State's wolf numbers jump despite recent killings, advocacy group says

OLYMPIA -- The number of wolves in Washington keeps climbing despite recent killings by the state, a wildlife advocacy group says.

There are now 145 wolves in Washington state, up from 125 the year before, according to the advocacy group Defenders of Wildlife.

This is reportedly according to a Washington Department of Fish and Wildlife report released Monday tracking the number of gray wolves.  Q13 News has not yet received a copy of the report.

Despite the increase in wolves, the number of wolf packs in the state fell from 27 to 26 over the last year, Defenders of Wildlife says. WDFW also counted 10 breeding pairs in the state, down from 11 in 2018.

The increase is despite fish and wildlife authorizing the lethal removal of nine wolves in 2019 that were considered to be in direct conflict with livestock.
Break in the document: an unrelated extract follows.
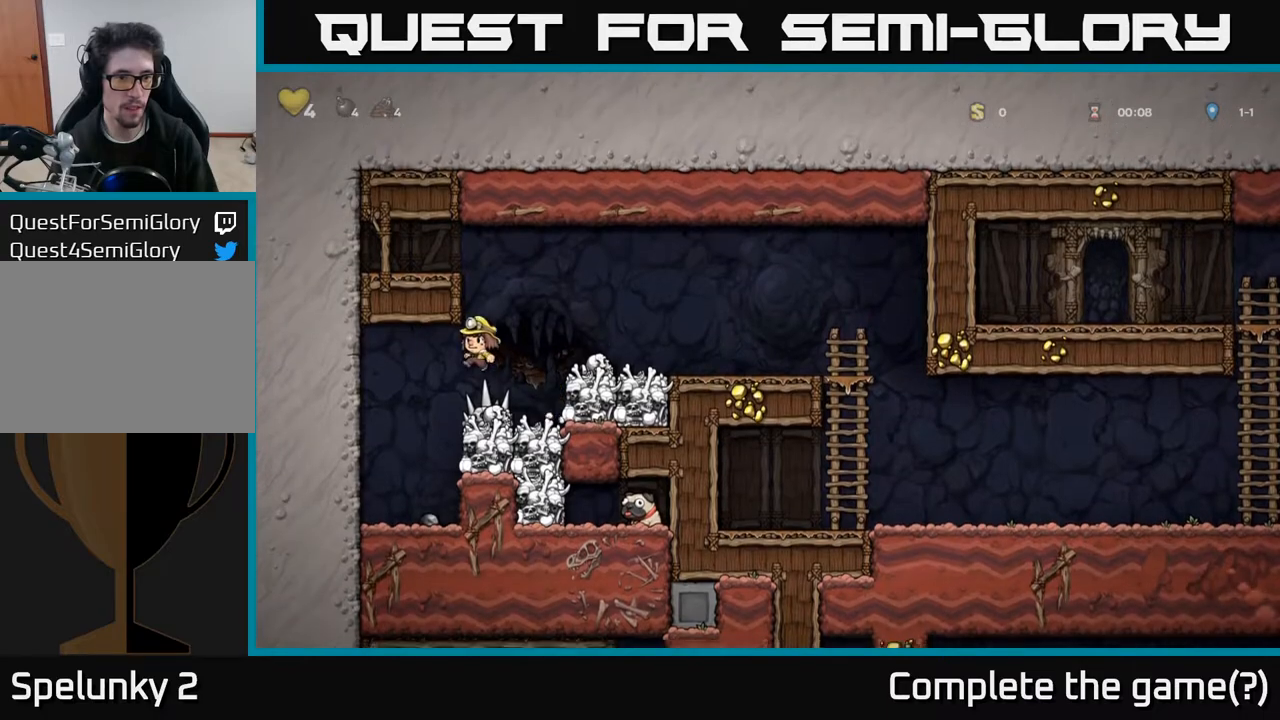
{"buttons": [], "left_stick": "center", "right_stick": "center", "events": [[233, "DPAD_LEFT", "up"], [300, "DPAD_RIGHT", "down"], [467, "DPAD_RIGHT", "up"]]}
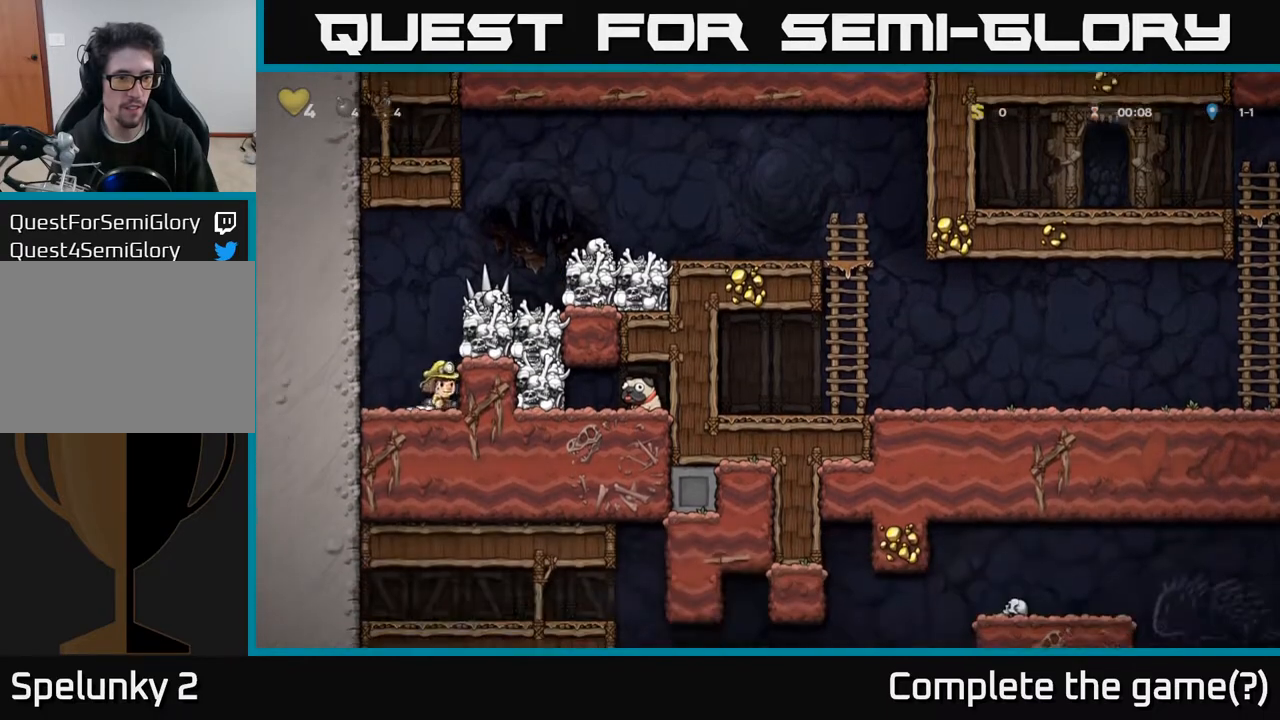
{"buttons": ["DPAD_LEFT"], "left_stick": "center", "right_stick": "center", "events": [[17, "X", "down"], [183, "A", "down"], [200, "X", "up"], [367, "A", "up"], [383, "DPAD_LEFT", "down"]]}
A total of 21 wolf fatalities were recorded last year.

A Defenders of Wildlife spokesperson says the animal's future in the state is still in doubt.

"Wolves still face an uncertain future in Washington state, as progress has been slow for wolves dispersing to large amount of sustainable habitats in the southern and western portions of the state," Zoe Hanley with Defenders of Wildlife says.

This story will be updated when Q13 News receives a copy of the wolf report.